[Extract to read — start]

Soundproofing Lightweight Gypsum Meets ANSI School Criteria

To point out the long history of acoustical concern by professionals, Brandon Tinianov, CTO of Serious Materials and current Chair of the Acoustical Society of America's Technical Committee on Architectural Acoustics, quotes Vitruvius: "Sound moves in an endless number of circular rounds, like the innumerably increasing circular waves which appear when a stone is thrown into smooth water." Long after this first- century explanation for sound, professionals continue to examine the complex interactions between architecture and sound waves.

When analyzing the sound transmission of wall components in schools, acoustic experts focus on three main characteristics of sound: level (or sound pressure level), frequency and reverberation. Sound pressure level measures the loudness of a sound, which can be affected by the numerous and complex interactions of sound waves with materials and background noises. The intensity of a sound is measured by the decibel level (dB) and in learning environments, the signal-to-noise ratio of the teacher to background noise is critical. Background noise can be transmitted through the walls from classroom to classroom and from hallways to classrooms. The frequency of sound refers to the pitch or vibration of a sound wave. Reverberation, as defined later in this article, can degrade comprehension of sounds, not just when one or more people are speaking, but also when competing mechanical noises or highway noises disrupt the listener.

[Extract to read — finish]
[Record extracts — start]

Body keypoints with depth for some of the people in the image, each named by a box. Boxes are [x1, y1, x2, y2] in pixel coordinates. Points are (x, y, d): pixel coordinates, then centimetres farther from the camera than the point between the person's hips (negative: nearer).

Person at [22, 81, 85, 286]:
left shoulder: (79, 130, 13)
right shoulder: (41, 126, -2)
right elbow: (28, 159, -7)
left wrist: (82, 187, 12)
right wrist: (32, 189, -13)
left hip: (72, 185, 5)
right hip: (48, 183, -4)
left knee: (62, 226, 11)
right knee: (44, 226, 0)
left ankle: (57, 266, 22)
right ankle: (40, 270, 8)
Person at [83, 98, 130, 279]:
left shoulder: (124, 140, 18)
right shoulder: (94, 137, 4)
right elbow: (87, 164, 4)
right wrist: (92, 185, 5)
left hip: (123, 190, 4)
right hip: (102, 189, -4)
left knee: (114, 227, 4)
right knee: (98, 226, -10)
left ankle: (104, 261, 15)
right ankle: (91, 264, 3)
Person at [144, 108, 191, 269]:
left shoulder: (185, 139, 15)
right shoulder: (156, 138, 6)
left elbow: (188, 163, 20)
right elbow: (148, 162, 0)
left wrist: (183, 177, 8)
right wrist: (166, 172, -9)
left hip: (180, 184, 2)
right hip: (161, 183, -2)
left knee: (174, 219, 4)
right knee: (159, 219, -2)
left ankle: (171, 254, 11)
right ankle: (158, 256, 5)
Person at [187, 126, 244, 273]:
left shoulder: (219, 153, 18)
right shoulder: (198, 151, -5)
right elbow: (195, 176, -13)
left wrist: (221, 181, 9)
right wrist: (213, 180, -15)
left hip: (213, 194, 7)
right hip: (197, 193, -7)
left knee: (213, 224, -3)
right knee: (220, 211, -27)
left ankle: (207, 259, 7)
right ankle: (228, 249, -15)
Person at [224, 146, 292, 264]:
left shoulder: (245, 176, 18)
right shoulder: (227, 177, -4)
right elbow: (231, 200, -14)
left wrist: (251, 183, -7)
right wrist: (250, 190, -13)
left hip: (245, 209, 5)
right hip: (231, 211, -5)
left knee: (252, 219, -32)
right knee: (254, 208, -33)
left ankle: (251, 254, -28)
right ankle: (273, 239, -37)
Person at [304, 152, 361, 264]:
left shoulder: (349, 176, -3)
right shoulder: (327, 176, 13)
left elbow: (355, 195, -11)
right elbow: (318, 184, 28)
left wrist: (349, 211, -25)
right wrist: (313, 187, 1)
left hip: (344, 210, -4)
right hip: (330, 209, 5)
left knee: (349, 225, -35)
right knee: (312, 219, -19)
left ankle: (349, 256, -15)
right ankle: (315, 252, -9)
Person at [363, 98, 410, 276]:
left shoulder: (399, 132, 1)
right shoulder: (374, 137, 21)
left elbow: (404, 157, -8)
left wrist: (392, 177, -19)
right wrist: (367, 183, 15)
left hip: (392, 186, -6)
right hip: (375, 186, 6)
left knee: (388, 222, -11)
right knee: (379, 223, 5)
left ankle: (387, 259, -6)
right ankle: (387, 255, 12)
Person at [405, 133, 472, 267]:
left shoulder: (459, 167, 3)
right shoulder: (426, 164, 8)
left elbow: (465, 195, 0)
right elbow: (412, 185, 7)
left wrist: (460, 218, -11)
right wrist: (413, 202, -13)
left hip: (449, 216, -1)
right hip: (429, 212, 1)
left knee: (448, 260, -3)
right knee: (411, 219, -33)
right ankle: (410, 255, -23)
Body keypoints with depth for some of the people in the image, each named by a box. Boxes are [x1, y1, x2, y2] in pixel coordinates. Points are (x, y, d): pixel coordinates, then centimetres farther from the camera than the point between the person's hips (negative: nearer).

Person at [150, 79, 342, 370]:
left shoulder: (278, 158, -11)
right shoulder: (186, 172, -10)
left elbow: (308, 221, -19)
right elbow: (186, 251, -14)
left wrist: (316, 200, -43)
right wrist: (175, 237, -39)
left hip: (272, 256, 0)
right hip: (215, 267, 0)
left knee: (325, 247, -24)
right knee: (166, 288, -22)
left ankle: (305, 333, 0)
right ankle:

[Record extracts — finish]

Questions to answer
a - Answer these questions about the soundproofing article:
(i) Whom does Brandon Tinianov quote?
(ii) What three main characteristics of sound do acoustic experts focus on when analyzing wall components in schools?
(iii) What does the frequency of sound refer to?
b - Put the records, from their start up to and including the line with "left hip: (213, 194, 7)", into a JSON list of strings with one string per line and blank lines left out.
The article and the records are unrelated material.

Solved problems
a -
(i) Vitruvius
(ii) Level (or sound pressure level), frequency and reverberation
(iii) The pitch or vibration of a sound wave

b -
[
  "Body keypoints with depth for some of the people in the image, each named by a box. Boxes are [x1, y1, x2, y2] in pixel coordinates. Points are (x, y, d): pixel coordinates, then centimetres farther from the camera than the point between the person's hips (negative: nearer).",
  "Person at [22, 81, 85, 286]:",
  "left shoulder: (79, 130, 13)",
  "right shoulder: (41, 126, -2)",
  "right elbow: (28, 159, -7)",
  "left wrist: (82, 187, 12)",
  "right wrist: (32, 189, -13)",
  "left hip: (72, 185, 5)",
  "right hip: (48, 183, -4)",
  "left knee: (62, 226, 11)",
  "right knee: (44, 226, 0)",
  "left ankle: (57, 266, 22)",
  "right ankle: (40, 270, 8)",
  "Person at [83, 98, 130, 279]:",
  "left shoulder: (124, 140, 18)",
  "right shoulder: (94, 137, 4)",
  "right elbow: (87, 164, 4)",
  "right wrist: (92, 185, 5)",
  "left hip: (123, 190, 4)",
  "right hip: (102, 189, -4)",
  "left knee: (114, 227, 4)",
  "right knee: (98, 226, -10)",
  "left ankle: (104, 261, 15)",
  "right ankle: (91, 264, 3)",
  "Person at [144, 108, 191, 269]:",
  "left shoulder: (185, 139, 15)",
  "right shoulder: (156, 138, 6)",
  "left elbow: (188, 163, 20)",
  "right elbow: (148, 162, 0)",
  "left wrist: (183, 177, 8)",
  "right wrist: (166, 172, -9)",
  "left hip: (180, 184, 2)",
  "right hip: (161, 183, -2)",
  "left knee: (174, 219, 4)",
  "right knee: (159, 219, -2)",
  "left ankle: (171, 254, 11)",
  "right ankle: (158, 256, 5)",
  "Person at [187, 126, 244, 273]:",
  "left shoulder: (219, 153, 18)",
  "right shoulder: (198, 151, -5)",
  "right elbow: (195, 176, -13)",
  "left wrist: (221, 181, 9)",
  "right wrist: (213, 180, -15)",
  "left hip: (213, 194, 7)"
]